▸ **THE EXERCISE**:
Extract every line of the records below that contains the string "track".

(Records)
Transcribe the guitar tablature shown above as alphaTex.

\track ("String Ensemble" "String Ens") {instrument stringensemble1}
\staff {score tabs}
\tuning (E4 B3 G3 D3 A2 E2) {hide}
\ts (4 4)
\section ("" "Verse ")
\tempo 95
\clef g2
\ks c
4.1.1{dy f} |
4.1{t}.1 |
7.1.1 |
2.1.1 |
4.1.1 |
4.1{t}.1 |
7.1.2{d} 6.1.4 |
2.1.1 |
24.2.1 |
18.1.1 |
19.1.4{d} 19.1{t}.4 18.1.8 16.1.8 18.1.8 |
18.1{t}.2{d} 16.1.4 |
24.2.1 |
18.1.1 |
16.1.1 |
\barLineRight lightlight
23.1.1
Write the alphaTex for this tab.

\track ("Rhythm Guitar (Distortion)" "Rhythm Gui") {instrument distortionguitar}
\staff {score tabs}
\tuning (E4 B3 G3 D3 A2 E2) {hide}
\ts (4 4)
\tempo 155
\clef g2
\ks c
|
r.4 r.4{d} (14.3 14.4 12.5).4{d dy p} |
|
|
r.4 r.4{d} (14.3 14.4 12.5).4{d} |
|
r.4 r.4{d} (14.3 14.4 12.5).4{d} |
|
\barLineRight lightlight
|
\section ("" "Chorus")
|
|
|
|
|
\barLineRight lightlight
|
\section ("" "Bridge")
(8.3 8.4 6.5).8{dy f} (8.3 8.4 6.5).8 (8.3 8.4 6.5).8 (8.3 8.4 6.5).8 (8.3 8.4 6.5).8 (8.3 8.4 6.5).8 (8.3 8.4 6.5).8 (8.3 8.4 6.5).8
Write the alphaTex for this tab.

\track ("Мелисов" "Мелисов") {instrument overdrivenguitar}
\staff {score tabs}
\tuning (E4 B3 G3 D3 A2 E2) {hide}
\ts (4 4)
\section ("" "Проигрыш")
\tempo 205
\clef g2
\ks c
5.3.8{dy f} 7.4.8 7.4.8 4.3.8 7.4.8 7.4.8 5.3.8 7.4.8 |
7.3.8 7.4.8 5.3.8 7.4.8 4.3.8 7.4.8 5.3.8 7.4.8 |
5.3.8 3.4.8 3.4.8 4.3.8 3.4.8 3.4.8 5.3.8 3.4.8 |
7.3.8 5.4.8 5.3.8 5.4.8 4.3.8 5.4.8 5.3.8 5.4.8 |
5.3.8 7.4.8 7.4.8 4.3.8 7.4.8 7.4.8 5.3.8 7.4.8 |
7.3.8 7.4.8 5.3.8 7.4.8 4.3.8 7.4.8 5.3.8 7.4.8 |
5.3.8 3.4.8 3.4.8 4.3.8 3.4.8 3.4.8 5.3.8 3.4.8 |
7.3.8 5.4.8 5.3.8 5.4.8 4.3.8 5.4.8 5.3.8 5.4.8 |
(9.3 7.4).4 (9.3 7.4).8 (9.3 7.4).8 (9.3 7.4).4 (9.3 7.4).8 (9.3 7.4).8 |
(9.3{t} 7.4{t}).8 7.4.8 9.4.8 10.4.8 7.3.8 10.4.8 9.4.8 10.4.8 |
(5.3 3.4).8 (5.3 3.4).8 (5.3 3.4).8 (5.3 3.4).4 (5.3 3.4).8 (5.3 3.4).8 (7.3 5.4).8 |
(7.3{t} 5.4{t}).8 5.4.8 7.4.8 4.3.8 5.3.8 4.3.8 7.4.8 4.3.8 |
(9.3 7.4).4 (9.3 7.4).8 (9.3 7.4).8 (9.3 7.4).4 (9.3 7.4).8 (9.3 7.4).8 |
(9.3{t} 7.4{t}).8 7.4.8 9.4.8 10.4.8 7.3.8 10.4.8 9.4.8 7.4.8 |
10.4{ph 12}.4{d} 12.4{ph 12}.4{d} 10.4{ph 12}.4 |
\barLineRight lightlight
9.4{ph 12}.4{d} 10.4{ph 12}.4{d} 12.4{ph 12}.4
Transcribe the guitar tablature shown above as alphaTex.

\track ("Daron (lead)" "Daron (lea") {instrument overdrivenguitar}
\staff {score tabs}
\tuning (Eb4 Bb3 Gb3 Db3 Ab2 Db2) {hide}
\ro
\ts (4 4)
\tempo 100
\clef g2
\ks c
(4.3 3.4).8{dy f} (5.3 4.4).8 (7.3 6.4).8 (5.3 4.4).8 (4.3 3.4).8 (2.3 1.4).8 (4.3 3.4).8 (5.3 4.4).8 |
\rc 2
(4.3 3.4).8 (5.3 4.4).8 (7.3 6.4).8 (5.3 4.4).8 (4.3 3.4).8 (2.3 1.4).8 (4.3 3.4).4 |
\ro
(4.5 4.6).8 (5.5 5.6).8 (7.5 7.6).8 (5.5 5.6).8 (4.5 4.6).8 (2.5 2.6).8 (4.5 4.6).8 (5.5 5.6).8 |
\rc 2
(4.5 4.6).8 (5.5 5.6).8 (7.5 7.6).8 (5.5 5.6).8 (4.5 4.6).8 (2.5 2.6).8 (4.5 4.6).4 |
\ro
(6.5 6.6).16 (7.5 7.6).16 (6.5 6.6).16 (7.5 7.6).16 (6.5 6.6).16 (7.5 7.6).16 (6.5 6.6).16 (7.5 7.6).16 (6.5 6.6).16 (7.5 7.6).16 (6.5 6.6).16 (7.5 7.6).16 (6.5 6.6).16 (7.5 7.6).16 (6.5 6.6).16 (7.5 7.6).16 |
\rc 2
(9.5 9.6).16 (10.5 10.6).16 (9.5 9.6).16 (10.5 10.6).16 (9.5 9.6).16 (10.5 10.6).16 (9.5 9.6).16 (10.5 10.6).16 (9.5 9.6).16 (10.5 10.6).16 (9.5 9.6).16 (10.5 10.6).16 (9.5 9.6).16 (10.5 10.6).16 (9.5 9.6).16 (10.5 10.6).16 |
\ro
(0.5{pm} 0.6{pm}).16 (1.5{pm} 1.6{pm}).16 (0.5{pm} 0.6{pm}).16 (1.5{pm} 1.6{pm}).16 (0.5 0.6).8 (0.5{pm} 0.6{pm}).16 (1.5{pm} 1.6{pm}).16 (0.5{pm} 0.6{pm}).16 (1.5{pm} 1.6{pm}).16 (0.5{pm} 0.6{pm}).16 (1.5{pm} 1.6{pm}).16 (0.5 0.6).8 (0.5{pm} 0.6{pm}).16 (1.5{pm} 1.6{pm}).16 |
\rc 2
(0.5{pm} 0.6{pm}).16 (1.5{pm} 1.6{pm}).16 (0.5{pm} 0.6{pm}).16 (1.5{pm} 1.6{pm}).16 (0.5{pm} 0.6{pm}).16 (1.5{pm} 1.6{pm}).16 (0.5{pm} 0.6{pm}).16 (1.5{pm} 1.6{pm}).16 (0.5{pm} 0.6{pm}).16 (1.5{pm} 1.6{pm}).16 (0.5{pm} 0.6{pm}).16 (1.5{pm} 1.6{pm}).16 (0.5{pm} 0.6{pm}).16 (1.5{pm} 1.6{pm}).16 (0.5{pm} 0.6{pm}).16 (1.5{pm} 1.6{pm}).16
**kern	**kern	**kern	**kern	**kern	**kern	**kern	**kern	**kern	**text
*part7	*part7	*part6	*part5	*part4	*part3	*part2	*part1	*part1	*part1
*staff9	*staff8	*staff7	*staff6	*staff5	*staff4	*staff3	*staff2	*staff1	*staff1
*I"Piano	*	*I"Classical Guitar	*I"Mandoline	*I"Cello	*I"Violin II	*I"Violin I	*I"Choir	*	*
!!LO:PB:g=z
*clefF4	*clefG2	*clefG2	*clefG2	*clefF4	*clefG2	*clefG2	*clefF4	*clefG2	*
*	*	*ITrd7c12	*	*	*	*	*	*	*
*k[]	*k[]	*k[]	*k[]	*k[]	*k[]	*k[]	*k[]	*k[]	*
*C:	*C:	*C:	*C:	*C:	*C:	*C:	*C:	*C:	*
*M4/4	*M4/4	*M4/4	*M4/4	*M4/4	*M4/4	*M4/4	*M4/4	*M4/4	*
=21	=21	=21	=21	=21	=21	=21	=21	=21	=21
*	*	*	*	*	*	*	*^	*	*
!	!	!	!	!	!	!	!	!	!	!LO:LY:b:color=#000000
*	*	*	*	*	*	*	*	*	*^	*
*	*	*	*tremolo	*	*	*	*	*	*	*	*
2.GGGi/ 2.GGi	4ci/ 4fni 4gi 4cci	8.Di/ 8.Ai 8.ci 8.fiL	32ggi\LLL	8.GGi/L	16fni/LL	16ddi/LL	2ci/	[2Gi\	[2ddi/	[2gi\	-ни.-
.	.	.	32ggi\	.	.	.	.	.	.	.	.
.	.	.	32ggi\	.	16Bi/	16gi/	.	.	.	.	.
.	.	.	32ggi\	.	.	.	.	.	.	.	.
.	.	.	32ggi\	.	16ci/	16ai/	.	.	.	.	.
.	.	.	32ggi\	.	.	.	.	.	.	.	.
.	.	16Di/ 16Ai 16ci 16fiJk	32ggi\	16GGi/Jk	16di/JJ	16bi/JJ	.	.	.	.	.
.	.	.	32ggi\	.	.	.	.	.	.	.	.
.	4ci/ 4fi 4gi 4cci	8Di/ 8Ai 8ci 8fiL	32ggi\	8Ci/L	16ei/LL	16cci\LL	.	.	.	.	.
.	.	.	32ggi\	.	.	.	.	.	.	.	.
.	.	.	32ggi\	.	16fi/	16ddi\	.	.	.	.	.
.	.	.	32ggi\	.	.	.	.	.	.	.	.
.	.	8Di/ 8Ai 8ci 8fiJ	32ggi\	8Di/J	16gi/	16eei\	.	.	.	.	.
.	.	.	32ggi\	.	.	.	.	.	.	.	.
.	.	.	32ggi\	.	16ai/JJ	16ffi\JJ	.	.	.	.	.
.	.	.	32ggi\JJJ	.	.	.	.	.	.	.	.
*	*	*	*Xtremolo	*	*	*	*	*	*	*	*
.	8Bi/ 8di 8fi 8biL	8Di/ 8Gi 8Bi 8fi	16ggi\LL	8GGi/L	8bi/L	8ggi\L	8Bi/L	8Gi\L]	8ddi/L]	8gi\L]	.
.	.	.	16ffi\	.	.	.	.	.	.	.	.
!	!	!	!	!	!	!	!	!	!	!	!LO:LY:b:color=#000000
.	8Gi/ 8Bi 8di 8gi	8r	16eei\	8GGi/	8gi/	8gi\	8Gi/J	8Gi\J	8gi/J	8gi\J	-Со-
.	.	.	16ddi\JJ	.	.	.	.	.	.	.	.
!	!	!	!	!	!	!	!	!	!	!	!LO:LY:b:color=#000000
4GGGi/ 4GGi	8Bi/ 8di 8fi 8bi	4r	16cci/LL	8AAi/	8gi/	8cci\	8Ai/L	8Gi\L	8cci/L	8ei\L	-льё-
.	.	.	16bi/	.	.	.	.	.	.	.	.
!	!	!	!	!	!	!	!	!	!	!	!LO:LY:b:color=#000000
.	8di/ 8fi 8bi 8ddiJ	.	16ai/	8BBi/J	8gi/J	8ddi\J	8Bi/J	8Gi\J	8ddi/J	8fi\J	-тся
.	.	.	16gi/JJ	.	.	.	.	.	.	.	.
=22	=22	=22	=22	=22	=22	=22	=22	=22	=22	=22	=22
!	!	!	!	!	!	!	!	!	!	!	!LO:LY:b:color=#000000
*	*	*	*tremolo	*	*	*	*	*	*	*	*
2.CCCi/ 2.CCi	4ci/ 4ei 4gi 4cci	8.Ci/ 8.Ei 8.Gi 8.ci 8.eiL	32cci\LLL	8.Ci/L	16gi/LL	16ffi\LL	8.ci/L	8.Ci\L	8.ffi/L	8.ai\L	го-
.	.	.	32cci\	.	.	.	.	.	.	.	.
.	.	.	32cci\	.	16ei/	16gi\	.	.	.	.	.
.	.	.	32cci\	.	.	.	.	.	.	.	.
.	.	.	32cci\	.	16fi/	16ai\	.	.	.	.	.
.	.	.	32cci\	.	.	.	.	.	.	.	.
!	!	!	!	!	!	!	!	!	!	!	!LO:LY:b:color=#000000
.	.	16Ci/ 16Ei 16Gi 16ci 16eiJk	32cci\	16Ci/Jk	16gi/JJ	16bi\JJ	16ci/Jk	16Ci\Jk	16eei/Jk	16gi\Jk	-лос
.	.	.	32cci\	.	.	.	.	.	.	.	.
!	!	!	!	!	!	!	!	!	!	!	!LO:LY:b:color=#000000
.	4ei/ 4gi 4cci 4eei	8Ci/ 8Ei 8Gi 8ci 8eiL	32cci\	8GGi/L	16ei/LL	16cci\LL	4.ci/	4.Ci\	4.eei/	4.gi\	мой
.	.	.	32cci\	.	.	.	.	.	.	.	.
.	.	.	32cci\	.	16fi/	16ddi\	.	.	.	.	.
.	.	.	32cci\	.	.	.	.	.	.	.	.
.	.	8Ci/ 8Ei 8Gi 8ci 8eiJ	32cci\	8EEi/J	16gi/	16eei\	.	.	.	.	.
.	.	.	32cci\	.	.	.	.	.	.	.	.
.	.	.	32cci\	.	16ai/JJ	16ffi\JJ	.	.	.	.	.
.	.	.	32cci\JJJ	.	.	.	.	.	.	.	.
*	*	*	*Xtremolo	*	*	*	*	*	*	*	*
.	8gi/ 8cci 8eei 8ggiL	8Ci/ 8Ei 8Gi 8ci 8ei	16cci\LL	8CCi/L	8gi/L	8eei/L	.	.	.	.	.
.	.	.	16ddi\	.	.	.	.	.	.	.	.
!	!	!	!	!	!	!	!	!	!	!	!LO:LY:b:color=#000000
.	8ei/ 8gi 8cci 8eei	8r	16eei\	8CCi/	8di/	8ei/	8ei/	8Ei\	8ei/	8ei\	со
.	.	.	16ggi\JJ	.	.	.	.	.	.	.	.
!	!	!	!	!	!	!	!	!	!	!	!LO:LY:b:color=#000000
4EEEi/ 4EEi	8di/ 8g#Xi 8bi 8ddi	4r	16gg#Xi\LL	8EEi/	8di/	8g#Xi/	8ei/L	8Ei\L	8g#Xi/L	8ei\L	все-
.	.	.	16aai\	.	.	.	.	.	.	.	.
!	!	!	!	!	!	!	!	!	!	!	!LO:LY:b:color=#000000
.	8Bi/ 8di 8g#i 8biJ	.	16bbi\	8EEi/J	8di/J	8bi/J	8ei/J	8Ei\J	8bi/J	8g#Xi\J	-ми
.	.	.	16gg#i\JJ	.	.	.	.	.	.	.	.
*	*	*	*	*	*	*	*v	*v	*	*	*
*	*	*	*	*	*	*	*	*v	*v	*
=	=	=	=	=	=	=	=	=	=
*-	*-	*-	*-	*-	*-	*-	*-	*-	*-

▸ **FINAL RESULT**:
\track ("String Ensemble" "String Ens") {instrument stringensemble1}
\track ("Rhythm Guitar (Distortion)" "Rhythm Gui") {instrument distortionguitar}
\track ("Мелисов" "Мелисов") {instrument overdrivenguitar}
\track ("Daron (lead)" "Daron (lea") {instrument overdrivenguitar}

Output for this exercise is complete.